Cae en Cuenca un prófugo que cambió de sexo para eludir prisión
La Policía Nacional ha detenido en Montalbo (Cuenca) a un hombre fugitivo de la justicia que había cambiado de género de forma reciente para intentar eludir sus condenas por delitos contra la libertad sexual. Tenía una orden judicial de ingreso en prisión vigente cuando fue localizado.
El arrestado acumulaba más de 40 denuncias por coaccionar a sus víctimas para que cometieran agresiones sexuales a terceros, además de numerosos antecedentes por violencia de género y otros delitos. La Policía lo define como una persona "altamente peligrosa y con un perfil psicopático".
La Policía Nacional detuvo este jueves, 7 de mayo, a un hombre en Montalbo (Cuenca) que se encontraba huido de la justicia y que había cambiado de género de forma reciente para intentar eludir sus responsabilidades penales por múltiples delitos contra la libertad sexual. El fugitivo, que contaba con una reclamación judicial vigente de ingreso en prisión, fue localizado oculto en un chalet del municipio conquense junto a su pareja sentimental, quien presuntamente colaboraba en su escondite.
El individuo había protagonizado una huida deliberada y planificada: se fugó antes de la vista judicial en la que debía comparecer y, con anterioridad, había abandonado el dispositivo de localización electrónica que portaba por condena judicial para la protección de sus víctimas.
Un perfil catalogado como "altamente peligroso"
Según la información facilitada por la Policía Nacional, la investigación se inició en abril cuando los agentes tuvieron conocimiento de la reclamación judicial vigente contra el fugitivo. Las pesquisas revelaron un perfil delictivo de extrema gravedad: el hombre estaba denunciado en más de 40 ocasiones por coaccionar a sus víctimas para que cometieran agresiones sexuales contra terceros con quienes él mantenía enemistad manifiesta, y acumulaba además numerosos antecedentes por violencia de género y otros delitos relacionados.

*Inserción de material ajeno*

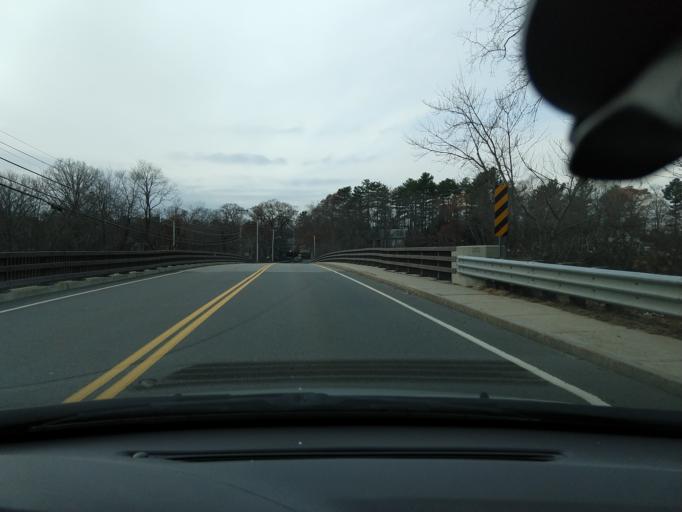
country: US
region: Massachusetts
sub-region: Middlesex County
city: Billerica
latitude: 42.5576
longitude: -71.2819
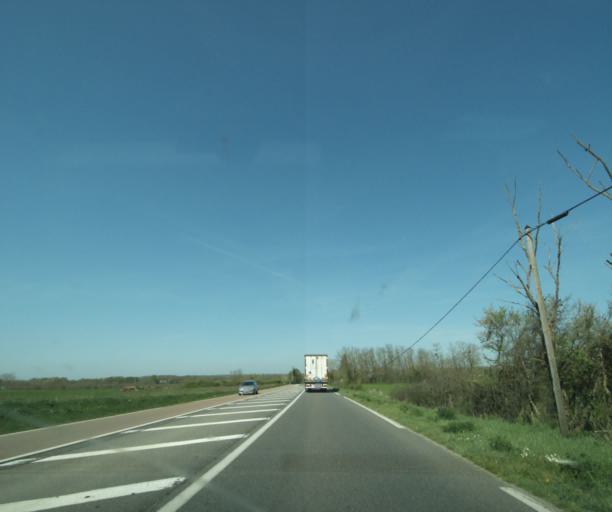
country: FR
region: Bourgogne
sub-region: Departement de la Nievre
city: Chantenay-Saint-Imbert
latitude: 46.7405
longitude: 3.1598
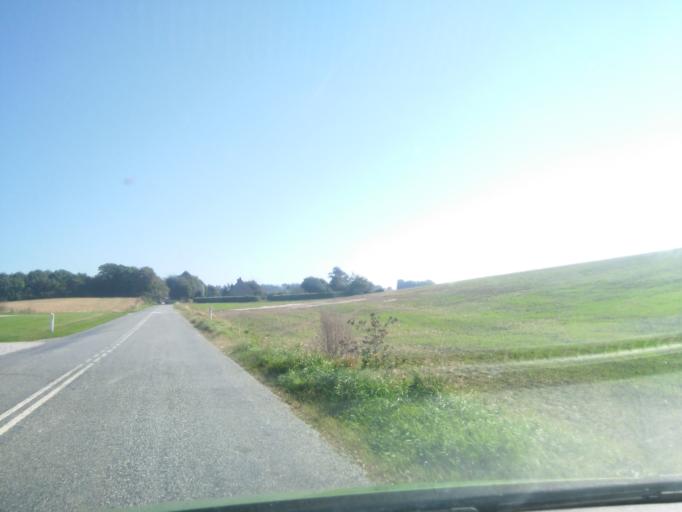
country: DK
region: Central Jutland
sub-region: Syddjurs Kommune
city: Ronde
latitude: 56.1926
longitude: 10.5088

Los investigadores comprobaron que el prófugo se hacía pasar por agente de la autoridad para acosar a sus víctimas, y que empleaba métodos de represalia especialmente violentos: incendiar vehículos o viviendas de sus objetivos, o utilizar material íntimo captado sin el consentimiento de los afectados para presionarles. En múltiples ocasiones, según la Policía, llegó a manipular psicológicamente a sus víctimas hasta el punto de inducirlas a cometer delitos en su nombre contra terceros.

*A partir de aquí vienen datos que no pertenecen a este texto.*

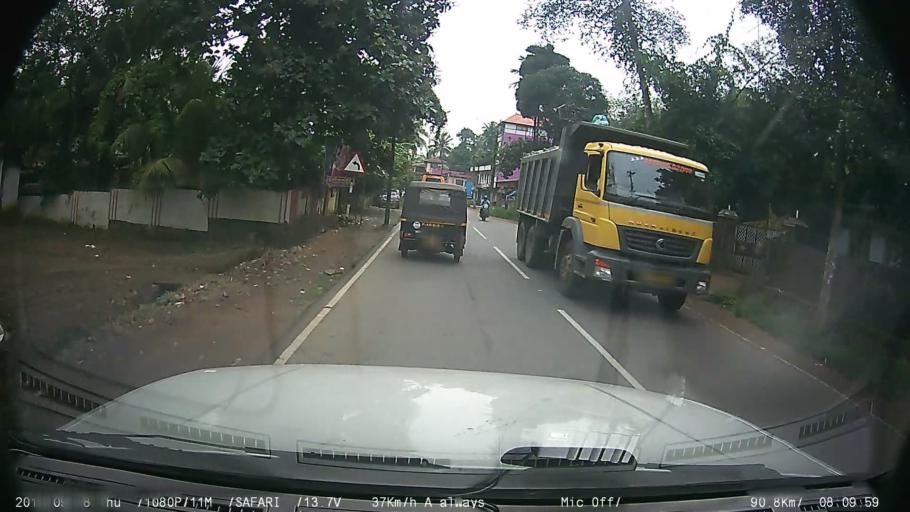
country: IN
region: Kerala
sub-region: Kottayam
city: Kottayam
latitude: 9.6018
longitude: 76.5889
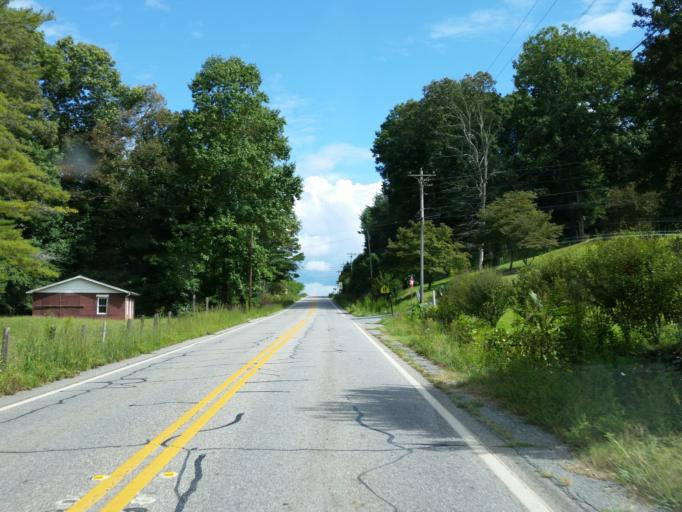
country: US
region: Georgia
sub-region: Fannin County
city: Blue Ridge
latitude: 34.8826
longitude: -84.2518
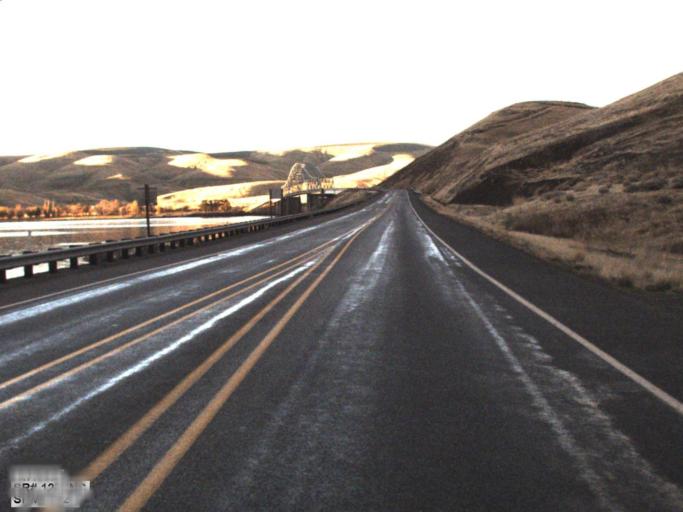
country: US
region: Washington
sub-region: Garfield County
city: Pomeroy
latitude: 46.6188
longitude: -117.7935
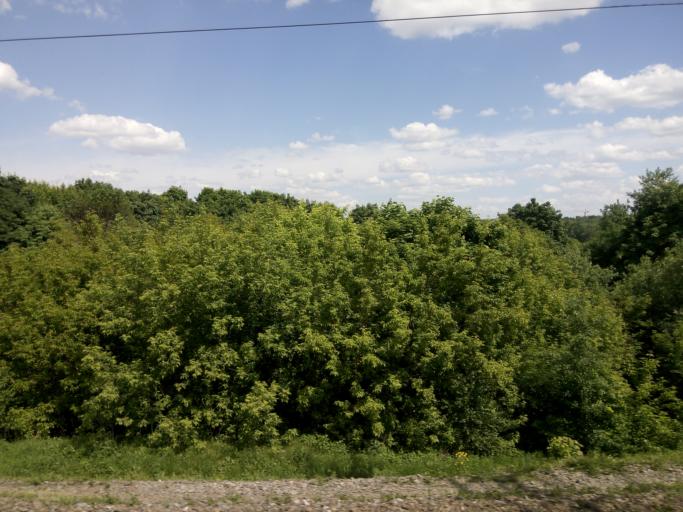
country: RU
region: Moscow
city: Zagor'ye
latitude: 55.5694
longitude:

El cambio de género como estrategia de evasión
El punto más singular del caso es el uso del cambio de género como herramienta deliberada para dificultar la identificación y la acción de la justicia. Según informó la Policía Nacional, el fugitivo adoptó este cambio de forma reciente, en una maniobra que los investigadores enmarcan dentro de su estrategia global para eludir las condenas pendientes por delitos contra la libertad sexual.

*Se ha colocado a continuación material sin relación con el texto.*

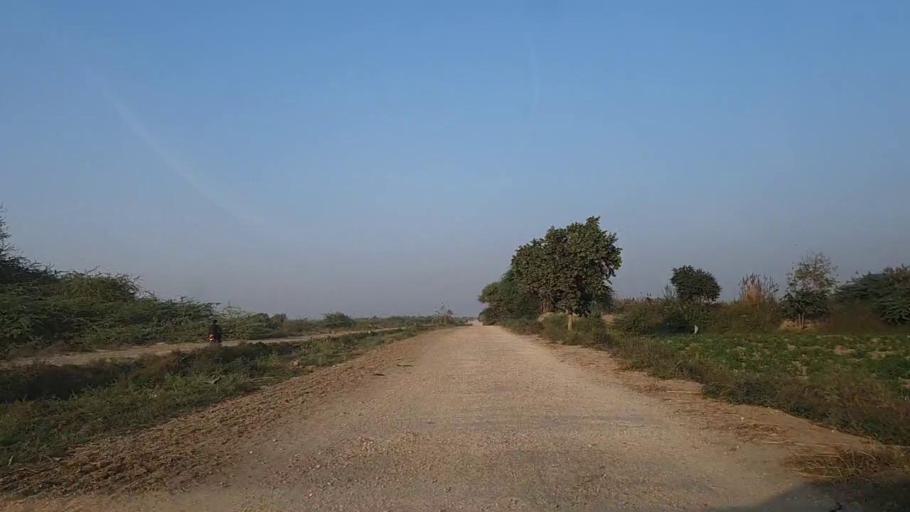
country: PK
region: Sindh
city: Keti Bandar
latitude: 24.2736
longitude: 67.6822
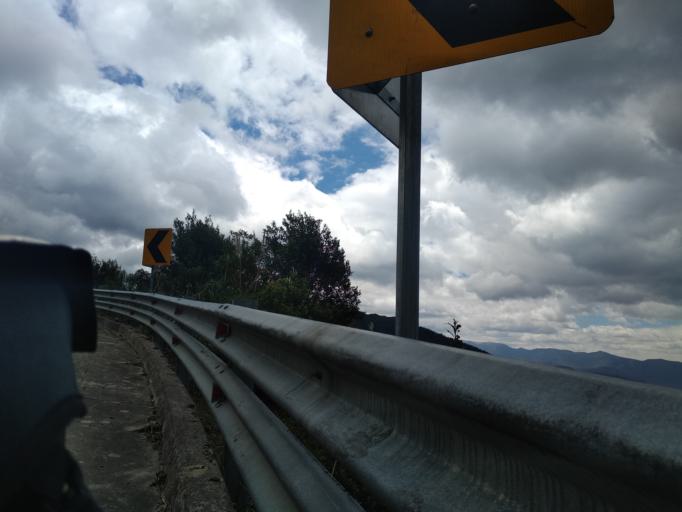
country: EC
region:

Localizado en un chalet con ayuda de su pareja
La detención se produjo tras semanas de investigación. El fugitivo fue hallado escondido en un chalet de Montalbo (Cuenca), donde permanecía oculto con el apoyo de su actual pareja sentimental. Según los investigadores, la pareja adoptaba múltiples medidas de seguridad para evitar cualquier seguimiento policial, y le proporcionaba material diverso para facilitar su vida en la clandestinidad, entre ello material deportivo para que pudiera mantenerse activo durante el tiempo que permanecía escondido.
Tras la detención, el fugitivo quedó a disposición de la autoridad judicial competente para su ingreso en prisión en cumplimiento de la reclamación que pesaba sobre él.
Este caso se suma a la serie de operaciones desplegadas por la Policía Nacional en Castilla-La Mancha para dar respuesta a reclamaciones judiciales activas contra personas huidas de la justicia, en un contexto en el que los cuerpos de seguridad refuerzan la coordinación con los órganos judiciales para garantizar la ejecución efectiva de las condenas.